The biggest risk is that it encourages a “render unto Caesar” mindset, where both sides can do whatever they want as long as they don’t infringe on the other side’s playground. But that’s a crazy way to run a business. For one thing, it’s given rise to those ridiculous “advertising supplements” which no one in human history has ever read. But more importantly, when editorial is focused on serving “the public good” and sales is focused on serving advertisers, no one’s thinking about what should be the focus of any business: serving customers.
Because the truth is, most customers don’t particularly care about how brightly the line is drawn between edit and sales. What they do care about is getting relevant information. That same newspaper had a standing ad in every issue from a well-respected local travel agency, advertising their lowest fares to various cities (this was in the days before Expedia and Kayak made finding cheap fares a simple task.) Our readers looked forward to that ad, avidly scouring it for the latest deals. It may not have been journalism, but it was content, even if that content was produced by an outside party who was paying for it to be there. And if we had bounced the ad in favor of a different travel agent, simply because they were willing to pay us more money, we surely would have heard it from our readers.

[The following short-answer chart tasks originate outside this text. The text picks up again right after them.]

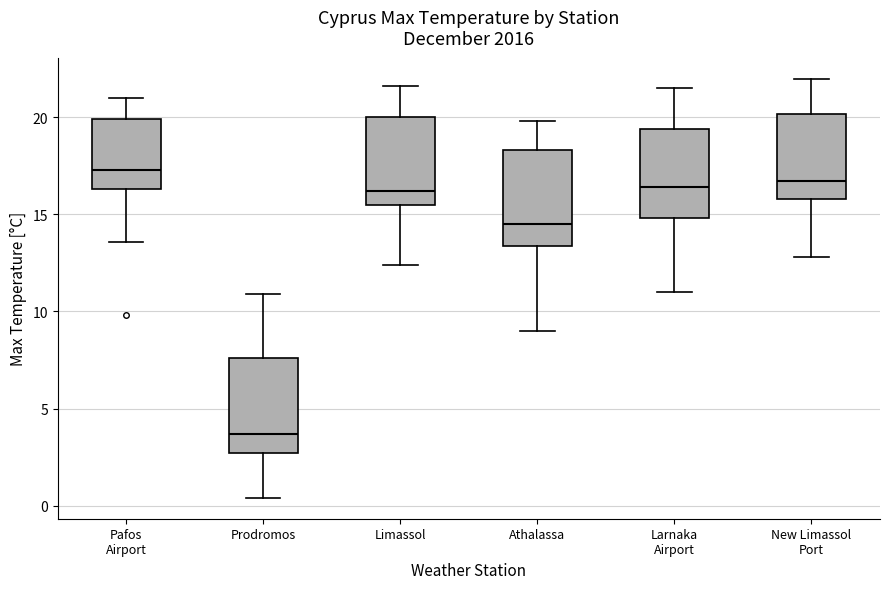

Reading left to right, read every box against the y-axis: the position of its median line, the range the box covers, and the ends of its whiskers. The values are not printed on the chart, so give them approximately, as read against the axis.

Pafos Airport: median 17.5, box 16.5 to 20.0, whiskers 13.5 to 21.0
Prodromos: median 3.5, box 2.5 to 7.5, whiskers 0.5 to 11.0
Limassol: median 16.0, box 15.5 to 20.0, whiskers 12.5 to 21.5
Athalassa: median 14.5, box 13.5 to 18.5, whiskers 9.0 to 20.0
Larnaka Airport: median 16.5, box 15.0 to 19.5, whiskers 11.0 to 21.5
New Limassol Port: median 16.5, box 16.0 to 20.0, whiskers 13.0 to 22.0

Unfortunately, the church/state mindset is probably too entrenched at newspapers to ever change much. But in the online space, lines are much blurrier, and that’s a positive development. Many online journalists are starting to figure out that they can’t simply ignore the “business side”, or cede it to other departments. In fact, if they’re independent bloggers, they are the business department. That doesn’t mean they let business considerations rule over editorial judgement; it means they have to make those decisions on a case-by-case basis, and that rather than applying the blunt criteria of “Is this editorial or advertising?” they need to rely on more nuanced critieria, such as “Does this serve our readers?” and “Will it compromise our integrity?”
So I’m not particularly bothered by the Times’ new policy. On the other hand, if Arthur Sulzberger brings in a British consultant to “advise” Bill Keller, all bets are off.